精密大手が株主への利益還元を強化(日経13*1*12*13)

日経新聞2013年1月12日の13面です。

2014年3月期に、ニコンとリコーが年間配当を今期見直しから増やす公算が大きいと報じられていました。

キャノンも自社株の取得を検討するそうです。

精密機器関連は海外売上高の比率が高いので、最近の円安傾向が業績の追い風になっていると、見ることができそうです。

円相場は1ドル89円前後、1ユーロ118円前後で推移するなど、最近の傾向としては各社の想定レートよりドル円で9円、ユーロ円で19円もの円安傾向にあります。

この水準で行くと、精密7社の来期の営業利益をなんと2千億円以上も押し上げる要因となる模様です。

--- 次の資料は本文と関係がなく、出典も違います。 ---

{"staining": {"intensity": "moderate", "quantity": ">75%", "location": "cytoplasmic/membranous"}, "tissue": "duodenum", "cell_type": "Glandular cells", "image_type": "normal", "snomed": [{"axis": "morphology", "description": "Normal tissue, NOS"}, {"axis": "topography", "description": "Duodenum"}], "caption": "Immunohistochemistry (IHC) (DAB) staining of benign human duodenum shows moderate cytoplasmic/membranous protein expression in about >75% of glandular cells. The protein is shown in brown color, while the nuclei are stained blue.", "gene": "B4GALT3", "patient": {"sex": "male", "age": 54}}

ニコンのケースで言えば100億円以上の増益要因が発生する見通しさえあると言われています。

こういった傾向をふまえ、精密大手各社が、株主への利益還元を手厚くしようという方針になりそうな気配なのですね。

会計的に見て、株主への利益還元の方法は、一般に2つあります。

(1)株主への配当・・・利益などの財源から金銭を支払う
(2)自社株の取得・・・利益などの財源から自社株を買い戻す

配当も自社株買いも、会社法の規定により、一定の財源が必要になります。

具体的には、純資産の項目のうち、「その他資本剰余金」と「その他利益剰余金」が主な配当の財源となります。

貸借対照表
(資産)  (負債)
      (純資産)
        資本金
        資本剰余金
        (資本準備金)
        (その他資本剰余金) ←配当の財源1
         利益剰余金
        (利益準備金)
        (その他利益剰余金) ←配当の財源2

・その他資本剰余金とは、いったん取得した自社株を再度売却した時の処分益などです。

・その他利益剰余金とは、損益計算書で計算される当期純利益の累積額のうち、配当などで減少した分を引いた残額です。

このように、自社株の処分益や純利益のストックの合計の範囲内で、株主への利益還元が行われます。

もちろん、株主としても、利益の還元が多ければ、それだけリターンが増えるので、大歓迎ですよね。

株価が上昇する要因にもなります。

配当が増えたり、自社株の取得が増えるということは、通常では利益が潤沢にある、あるいは最近儲かっているという場合が多いので、資本市場は好感を持ちます。

株主への利益還元は、株価対策にもなるのです。

株価が上昇すれば、その会社を買収しようとする他者からの買収攻勢に対する予防策にもなります。

株価が上がれば、買収資金が跳ね上がり、M&Aしにくくなります。

以上を考えると、精密大手の今後の株価の動向が、このような財務方針の報道によってどうなるか、注目してみたいですね。